A respeito do uso elevado de Macrolídeos, isso se deu pelo fato de a amostra usada para o estudo ser somente de casos que tiveram diagnóstico final de coqueluche ou alguma de suas variantes, ou seja, a amostra é considerada viciada. É certo que seu uso deve ser ponderado, como concluíram Ferronato et al., em seu estudo sobre infecções respiratórias virais em crianças com suspeita clínica de infecção por B. pertussis4. O tratamento foi realizado por sete dias, na dose de 15 mg/kg/dia em duas tomadas.

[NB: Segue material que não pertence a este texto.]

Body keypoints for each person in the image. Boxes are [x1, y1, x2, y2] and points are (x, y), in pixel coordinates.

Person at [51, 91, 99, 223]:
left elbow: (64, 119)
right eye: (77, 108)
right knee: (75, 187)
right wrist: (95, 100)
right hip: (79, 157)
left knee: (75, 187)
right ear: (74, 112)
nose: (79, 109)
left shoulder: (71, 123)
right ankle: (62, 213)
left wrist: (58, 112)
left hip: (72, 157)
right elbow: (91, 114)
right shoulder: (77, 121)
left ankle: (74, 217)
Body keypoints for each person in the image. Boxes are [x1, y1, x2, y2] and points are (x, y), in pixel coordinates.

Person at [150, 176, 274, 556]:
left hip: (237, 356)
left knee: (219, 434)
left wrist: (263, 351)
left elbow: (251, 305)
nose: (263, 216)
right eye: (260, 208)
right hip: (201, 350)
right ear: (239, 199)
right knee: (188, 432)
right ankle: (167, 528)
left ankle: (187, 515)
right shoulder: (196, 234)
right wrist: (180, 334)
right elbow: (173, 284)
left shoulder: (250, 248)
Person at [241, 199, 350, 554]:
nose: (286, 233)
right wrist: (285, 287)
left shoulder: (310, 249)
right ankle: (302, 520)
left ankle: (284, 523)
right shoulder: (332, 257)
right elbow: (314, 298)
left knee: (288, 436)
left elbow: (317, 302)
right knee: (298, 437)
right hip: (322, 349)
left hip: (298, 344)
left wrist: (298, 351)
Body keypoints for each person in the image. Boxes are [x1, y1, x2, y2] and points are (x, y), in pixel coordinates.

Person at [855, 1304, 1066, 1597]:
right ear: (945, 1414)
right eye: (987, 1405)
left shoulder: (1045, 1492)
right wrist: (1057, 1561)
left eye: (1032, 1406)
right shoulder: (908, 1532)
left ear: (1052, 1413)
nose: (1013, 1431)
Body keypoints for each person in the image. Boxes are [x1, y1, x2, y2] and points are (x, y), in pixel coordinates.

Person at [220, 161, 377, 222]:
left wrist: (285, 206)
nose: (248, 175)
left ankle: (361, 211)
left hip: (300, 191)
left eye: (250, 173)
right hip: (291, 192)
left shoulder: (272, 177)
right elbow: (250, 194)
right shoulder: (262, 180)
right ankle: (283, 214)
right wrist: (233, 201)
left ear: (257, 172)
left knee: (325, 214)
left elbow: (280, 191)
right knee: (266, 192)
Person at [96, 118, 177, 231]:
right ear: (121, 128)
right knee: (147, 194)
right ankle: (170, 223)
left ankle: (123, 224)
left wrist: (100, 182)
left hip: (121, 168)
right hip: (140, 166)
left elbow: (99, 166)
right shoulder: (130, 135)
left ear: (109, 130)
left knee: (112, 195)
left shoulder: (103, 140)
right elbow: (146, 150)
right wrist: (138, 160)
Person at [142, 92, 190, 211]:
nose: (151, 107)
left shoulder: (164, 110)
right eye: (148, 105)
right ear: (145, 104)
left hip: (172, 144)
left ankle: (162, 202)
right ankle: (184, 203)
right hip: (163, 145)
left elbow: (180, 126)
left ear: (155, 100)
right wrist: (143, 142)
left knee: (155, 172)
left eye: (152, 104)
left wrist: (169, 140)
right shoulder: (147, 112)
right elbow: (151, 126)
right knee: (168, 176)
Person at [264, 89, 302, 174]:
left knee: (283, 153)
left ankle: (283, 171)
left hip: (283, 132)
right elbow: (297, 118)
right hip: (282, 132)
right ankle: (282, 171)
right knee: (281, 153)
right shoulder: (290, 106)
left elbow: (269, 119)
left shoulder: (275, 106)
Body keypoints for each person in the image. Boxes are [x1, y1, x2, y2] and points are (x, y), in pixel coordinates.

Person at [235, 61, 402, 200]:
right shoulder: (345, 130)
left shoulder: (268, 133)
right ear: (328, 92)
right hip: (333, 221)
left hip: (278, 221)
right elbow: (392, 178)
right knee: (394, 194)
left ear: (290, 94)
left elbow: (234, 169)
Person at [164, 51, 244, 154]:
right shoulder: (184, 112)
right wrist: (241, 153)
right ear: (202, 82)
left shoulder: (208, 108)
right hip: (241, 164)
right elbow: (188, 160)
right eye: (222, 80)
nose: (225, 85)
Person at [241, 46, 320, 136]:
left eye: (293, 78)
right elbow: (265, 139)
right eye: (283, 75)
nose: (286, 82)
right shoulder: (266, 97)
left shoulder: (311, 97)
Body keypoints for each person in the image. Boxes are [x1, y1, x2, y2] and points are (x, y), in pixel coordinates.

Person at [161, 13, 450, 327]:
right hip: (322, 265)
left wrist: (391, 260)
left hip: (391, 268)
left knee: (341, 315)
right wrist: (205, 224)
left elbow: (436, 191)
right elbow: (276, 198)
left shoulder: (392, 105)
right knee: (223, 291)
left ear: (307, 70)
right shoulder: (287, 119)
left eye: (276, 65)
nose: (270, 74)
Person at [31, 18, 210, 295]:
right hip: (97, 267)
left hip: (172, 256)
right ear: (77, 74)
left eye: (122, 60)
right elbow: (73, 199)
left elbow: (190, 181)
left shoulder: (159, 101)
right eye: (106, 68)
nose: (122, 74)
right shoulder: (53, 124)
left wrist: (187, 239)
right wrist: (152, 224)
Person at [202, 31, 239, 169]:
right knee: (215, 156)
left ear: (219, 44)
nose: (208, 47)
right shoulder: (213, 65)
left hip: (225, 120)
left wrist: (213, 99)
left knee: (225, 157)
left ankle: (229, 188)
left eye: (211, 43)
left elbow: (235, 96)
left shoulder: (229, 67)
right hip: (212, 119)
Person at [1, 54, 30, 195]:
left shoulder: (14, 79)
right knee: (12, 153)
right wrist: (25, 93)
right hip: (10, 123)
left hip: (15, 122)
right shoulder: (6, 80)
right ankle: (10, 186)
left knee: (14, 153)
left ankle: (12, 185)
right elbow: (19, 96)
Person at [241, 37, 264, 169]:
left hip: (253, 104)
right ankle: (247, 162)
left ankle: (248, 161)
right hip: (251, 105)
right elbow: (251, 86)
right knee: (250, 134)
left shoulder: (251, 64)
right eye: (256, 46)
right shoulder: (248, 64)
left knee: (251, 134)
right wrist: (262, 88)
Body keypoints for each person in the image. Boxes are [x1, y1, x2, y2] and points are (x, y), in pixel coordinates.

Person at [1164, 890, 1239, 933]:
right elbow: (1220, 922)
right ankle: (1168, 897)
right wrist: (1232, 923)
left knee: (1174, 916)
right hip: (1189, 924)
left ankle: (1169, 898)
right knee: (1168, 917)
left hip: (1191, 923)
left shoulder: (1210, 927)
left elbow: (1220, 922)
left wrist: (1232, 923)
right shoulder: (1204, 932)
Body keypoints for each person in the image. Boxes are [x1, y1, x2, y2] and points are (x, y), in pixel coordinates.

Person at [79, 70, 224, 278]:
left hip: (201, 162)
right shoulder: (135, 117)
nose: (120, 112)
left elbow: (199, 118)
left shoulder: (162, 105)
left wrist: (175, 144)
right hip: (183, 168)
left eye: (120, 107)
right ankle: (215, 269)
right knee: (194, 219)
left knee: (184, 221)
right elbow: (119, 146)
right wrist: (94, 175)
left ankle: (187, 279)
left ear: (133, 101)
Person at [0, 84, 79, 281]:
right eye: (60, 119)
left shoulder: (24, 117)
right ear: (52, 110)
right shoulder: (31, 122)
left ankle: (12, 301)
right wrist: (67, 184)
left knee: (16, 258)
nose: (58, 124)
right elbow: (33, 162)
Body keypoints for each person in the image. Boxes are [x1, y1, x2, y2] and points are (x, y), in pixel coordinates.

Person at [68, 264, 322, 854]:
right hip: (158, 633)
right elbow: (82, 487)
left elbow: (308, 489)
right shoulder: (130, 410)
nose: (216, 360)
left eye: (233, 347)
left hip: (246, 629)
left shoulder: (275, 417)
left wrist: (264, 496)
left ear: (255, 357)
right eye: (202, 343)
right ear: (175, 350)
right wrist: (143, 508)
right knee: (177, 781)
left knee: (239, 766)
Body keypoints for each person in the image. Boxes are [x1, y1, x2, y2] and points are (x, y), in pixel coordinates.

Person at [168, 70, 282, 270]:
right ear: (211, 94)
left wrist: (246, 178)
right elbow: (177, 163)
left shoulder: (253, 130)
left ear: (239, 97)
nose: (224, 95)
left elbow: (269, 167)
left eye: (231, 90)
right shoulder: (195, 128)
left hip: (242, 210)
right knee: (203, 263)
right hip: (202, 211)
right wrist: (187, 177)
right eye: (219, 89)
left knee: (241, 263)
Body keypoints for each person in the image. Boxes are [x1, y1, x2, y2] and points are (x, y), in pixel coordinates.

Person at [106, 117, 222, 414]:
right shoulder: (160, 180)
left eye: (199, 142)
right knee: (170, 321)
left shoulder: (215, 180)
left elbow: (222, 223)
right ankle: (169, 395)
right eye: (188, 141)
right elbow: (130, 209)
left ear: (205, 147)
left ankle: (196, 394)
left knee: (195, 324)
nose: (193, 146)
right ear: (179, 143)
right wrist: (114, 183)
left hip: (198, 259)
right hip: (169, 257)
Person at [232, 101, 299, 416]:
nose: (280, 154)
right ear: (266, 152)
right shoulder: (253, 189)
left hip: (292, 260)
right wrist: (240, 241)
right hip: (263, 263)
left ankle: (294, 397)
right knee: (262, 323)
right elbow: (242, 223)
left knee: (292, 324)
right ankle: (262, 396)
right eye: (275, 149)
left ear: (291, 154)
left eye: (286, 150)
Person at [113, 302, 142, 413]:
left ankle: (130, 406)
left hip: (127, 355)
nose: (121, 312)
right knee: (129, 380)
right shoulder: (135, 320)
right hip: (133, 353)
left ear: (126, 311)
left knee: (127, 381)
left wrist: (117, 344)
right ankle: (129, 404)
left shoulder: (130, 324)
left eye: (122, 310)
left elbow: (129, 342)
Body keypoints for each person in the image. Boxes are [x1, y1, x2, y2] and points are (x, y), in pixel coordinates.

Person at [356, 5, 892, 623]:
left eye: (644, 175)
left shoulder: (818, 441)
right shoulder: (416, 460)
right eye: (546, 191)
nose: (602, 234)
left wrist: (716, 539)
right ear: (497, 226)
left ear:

A Ceftriaxona foi usada em uma criança, que foi internada em UTI. Foi introduzida no dia da entrada do paciente na unidade e retirada no dia seguinte, após exclusão de infecção pneumônica secundária.

Quanto aos dias de internação, estes ficaram em média 5,4 dias internados. Assumindo-se que os pacientes tiveram sua doença diagnosticada durante sua fase paroxística, devido à queixa de tosse intensa com complicações, chegamos à discussão sobre a eficácia da antibioticoterapia visando diminuir os sintomas apresentados. É bem estabelecida a eficácia do tratamento com macrolídeos na diminuição dos sintomas, quando estes são iniciados na fase catarral11-13. Entretanto, ainda não existe consenso se o início do antibiótico na fase paroxística diminui a duração do período sintomático. Só existe a informação de que há garantia de eliminação da bactéria dentro dos primeiros cinco dias de terapia iniciada, o que coincide com o tempo médio de internação dos pacientes estudados neste trabalho.

Não foi encontrada evidência científica de melhora do tratamento com o uso de corticóides (VO ou EV) e inalação com Beta-2-agonista. Nota-se a banalização de seu uso em pacientes com qualquer queixa que envolva trato respiratório.

A fisioterapia respiratória também é questionada, sem evidência prática de melhora. Esta inclusive muitas vezes acaba sendo desestimulada, por poder levar a uma crise de tosse em uma criança que estaria previamente fora de crise.

Sendo esta uma doença quem ainda tem um grande índice mundial de letalidade e, devido ao fato de ser ainda muito subdiagnosticada, um trabalho como este pode ajudar médicos em geral a levantar a hipótese de coqueluche em pacientes que tenham queixas características, como tosse persistente e, principalmente, complicações da tosse.